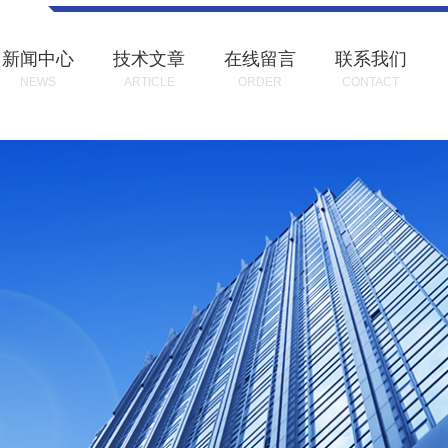
新闻中心
技术文章
在线留言
联系我们
NEWS
ARTICLE
ORDER
CONTACT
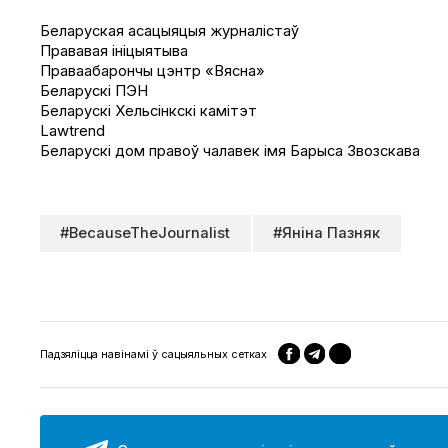
Беларуская асацыяцыя журналістаў
Прававая ініцыятыва
Праваабарончы цэнтр «Вясна»
Беларускі ПЭН
Беларускі Хельсінкскі камітэт
Lawtrend
Беларускі дом правоў чалавек імя Барыса Звозскава
#BecauseTheJournalist
#Яніна Пазняк
Падзяліцца навінамі ў сацыяльных сетках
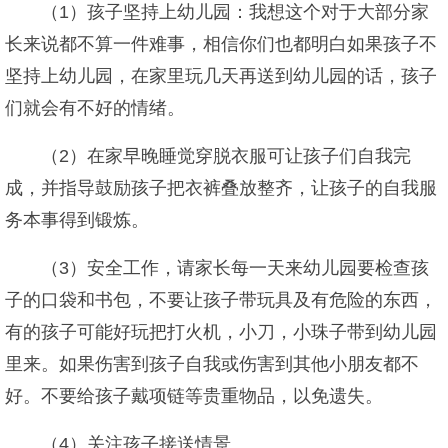
（1）孩子坚持上幼儿园：我想这个对于大部分家
长来说都不算一件难事，相信你们也都明白如果孩子不
坚持上幼儿园，在家里玩几天再送到幼儿园的话，孩子
们就会有不好的情绪。
（2）在家早晚睡觉穿脱衣服可让孩子们自我完
成，并指导鼓励孩子把衣裤叠放整齐，让孩子的自我服
务本事得到锻炼。
（3）安全工作，请家长每一天来幼儿园要检查孩
子的口袋和书包，不要让孩子带玩具及有危险的东西，
有的孩子可能好玩把打火机，小刀，小珠子带到幼儿园
里来。如果伤害到孩子自我或伤害到其他小朋友都不
好。不要给孩子戴项链等贵重物品，以免遗失。
（4）关注孩子接送情景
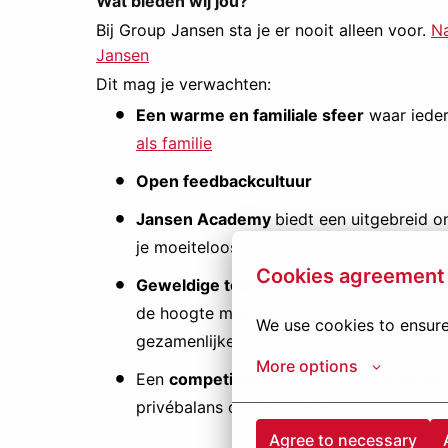
Wat bieden wij jou?
Bij Group Jansen sta je er nooit alleen voor.
Na
Jansen
Dit mag je verwachten:
Een warme en familiale sfeer
waar ieder
als familie
Open feedbackcultuur
Jansen
Academy
biedt een uitgebreid o
je moeiteloos kunt integreren in ons team
Cookies agreement
Geweldige teambuilding- en sportactivi
de hoogte met onze sportkalender en be
We use cookies to ensure
gezamenlijke inzet van het zomerverlof e
More options
Een
competitief salaris
met
uitstekende
privébalans ondersteunen.
Agree to necessary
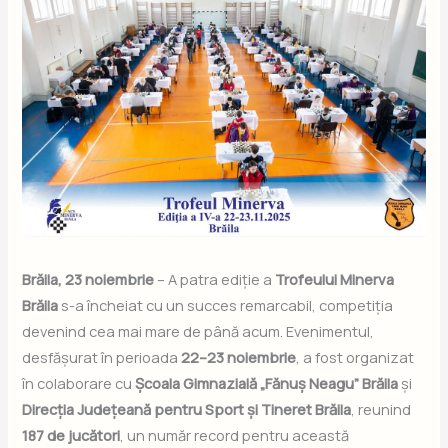
Brăila, 23 noiembrie
– A patra ediție a
Trofeului Minerva
Brăila
s-a încheiat cu un succes remarcabil, competiția
devenind cea mai mare de până acum. Evenimentul,
desfășurat în perioada
22–23 noiembrie
, a fost organizat
în colaborare cu
Școala Gimnazială „Fănuș Neagu” Brăila
și
Direcția Județeană pentru Sport și Tineret Brăila
, reunind
187 de jucători
, un număr record pentru această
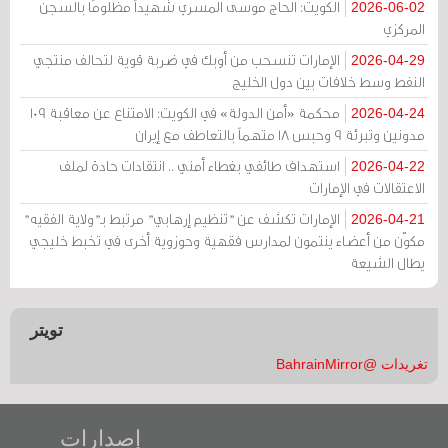
الكويت: الحاج موسى المسري شهيداً مظلومًا بالسجن
2026-06-02
المركزي
الإمارات تنسحب من أوبك في ضربة قوية لتحالف منتجي
2026-04-29
النفط وسط خلافات بين دول الخليج
محكمة «أمن الدولة» في الكويت: الامتناع عن معاقبة 109
2026-04-24
مدونين وتبرئة 9 وحبس 18 متهماً بالتعاطف مع إيران
استهداف طائفي بغطاء أمني .. انتقادات حادة لملف
2026-04-22
الاعتقالات في الإمارات
الإمارات تكشف عن "تنظيم إرهابي" مرتبط بـ"ولاية الفقيه"
2026-04-21
مكوّن من أعضاء ينتمون لمدارس فقهية وحوزوية أخرى في تخبط خليجي
يطال الشيعة
تويتر
تغريدات @BahrainMirror
إصدارات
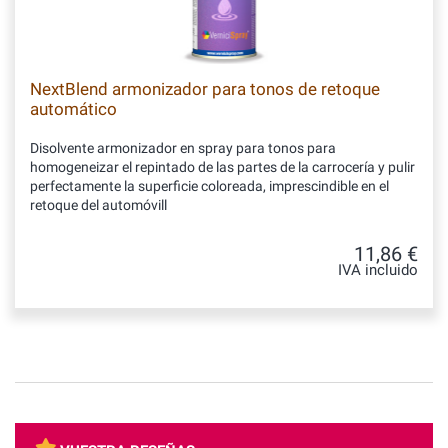
NextBlend armonizador para tonos de retoque
automático
Disolvente armonizador en spray para tonos para
homogeneizar el repintado de las partes de la carrocería y pulir
perfectamente la superficie coloreada, imprescindible en el
retoque del automóvill
11,86 €
IVA incluido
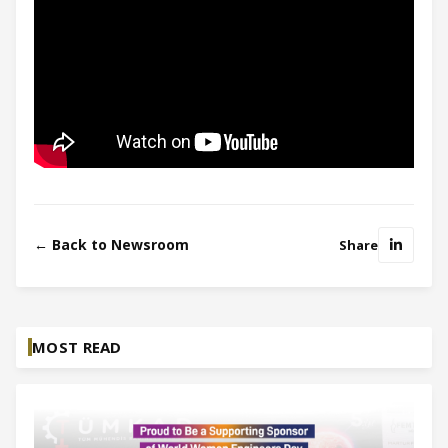
← Back to Newsroom
Share
MOST READ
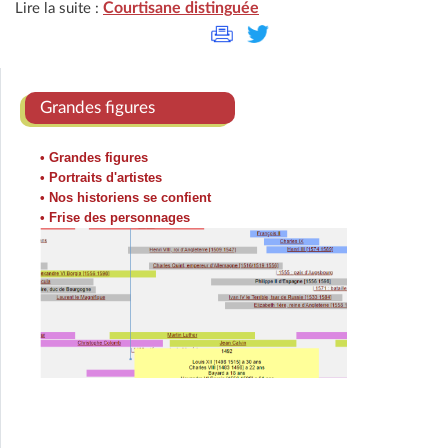
Courtisane distinguée
Lire la suite :
Grandes figures
• Grandes figures
• Portraits d'artistes
• Nos historiens se confient
• Frise des personnages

——————————

Copy out the text read from each of the rows above, line for line, leaving the pictures out.

新闻中心
技术文章
在线留言
联系我们
NEWS
ARTICLE
ORDER
CONTACT
Беларуская асацыяцыя журналістаў
Прававая ініцыятыва
Праваабарончы цэнтр «Вясна»
Беларускі ПЭН
Беларускі Хельсінкскі камітэт
Lawtrend
Беларускі дом правоў чалавек імя Барыса Звозскава
#BecauseTheJournalist
#Яніна Пазняк
Падзяліцца навінамі ў сацыяльных сетках
（1）孩子坚持上幼儿园：我想这个对于大部分家
长来说都不算一件难事，相信你们也都明白如果孩子不
坚持上幼儿园，在家里玩几天再送到幼儿园的话，孩子
们就会有不好的情绪。
（2）在家早晚睡觉穿脱衣服可让孩子们自我完
成，并指导鼓励孩子把衣裤叠放整齐，让孩子的自我服
务本事得到锻炼。
（3）安全工作，请家长每一天来幼儿园要检查孩
子的口袋和书包，不要让孩子带玩具及有危险的东西，
有的孩子可能好玩把打火机，小刀，小珠子带到幼儿园
里来。如果伤害到孩子自我或伤害到其他小朋友都不
好。不要给孩子戴项链等贵重物品，以免遗失。
（4）关注孩子接送情景
Wat bieden wij jou?
Bij Group Jansen sta je er nooit alleen voor.
Na
Jansen
Dit mag je verwachten:
Een warme en familiale sfeer
waar ieder
als familie
Open feedbackcultuur
Jansen
Academy
biedt een uitgebreid o
je moeiteloos kunt integreren in ons team
Cookies agreement
Geweldige teambuilding- en sportactivi
de hoogte met onze sportkalender en be
We use cookies to ensure
gezamenlijke inzet van het zomerverlof e
More options
Een
competitief salaris
met
uitstekende
privébalans ondersteunen.
Agree to necessary
Brăila, 23 noiembrie
– A patra ediție a
Trofeului Minerva
Brăila
s-a încheiat cu un succes remarcabil, competiția
devenind cea mai mare de până acum. Evenimentul,
desfășurat în perioada
22–23 noiembrie
, a fost organizat
în colaborare cu
Școala Gimnazială „Fănuș Neagu” Brăila
și
Direcția Județeană pentru Sport și Tineret Brăila
, reunind
187 de jucători
, un număr record pentru această
الكويت: الحاج موسى المسري شهيداً مظلومًا بالسجن
2026-06-02
المركزي
الإمارات تنسحب من أوبك في ضربة قوية لتحالف منتجي
2026-04-29
النفط وسط خلافات بين دول الخليج
محكمة «أمن الدولة» في الكويت: الامتناع عن معاقبة 109
2026-04-24
مدونين وتبرئة 9 وحبس 18 متهماً بالتعاطف مع إيران
استهداف طائفي بغطاء أمني .. انتقادات حادة لملف
2026-04-22
الاعتقالات في الإمارات
الإمارات تكشف عن "تنظيم إرهابي" مرتبط بـ"ولاية الفقيه"
2026-04-21
مكوّن من أعضاء ينتمون لمدارس فقهية وحوزوية أخرى في تخبط خليجي
يطال الشيعة
تويتر
تغريدات @BahrainMirror
إصدارات
NextBlend armonizador para tonos de retoque
automático
Disolvente armonizador en spray para tonos para
homogeneizar el repintado de las partes de la carrocería y pulir
perfectamente la superficie coloreada, imprescindible en el
retoque del automóvill
11,86 €
IVA incluido
← Back to Newsroom
Share
MOST READ
Courtisane distinguée
Lire la suite :
Grandes figures
• Grandes figures
• Portraits d'artistes
• Nos historiens se confient
• Frise des personnages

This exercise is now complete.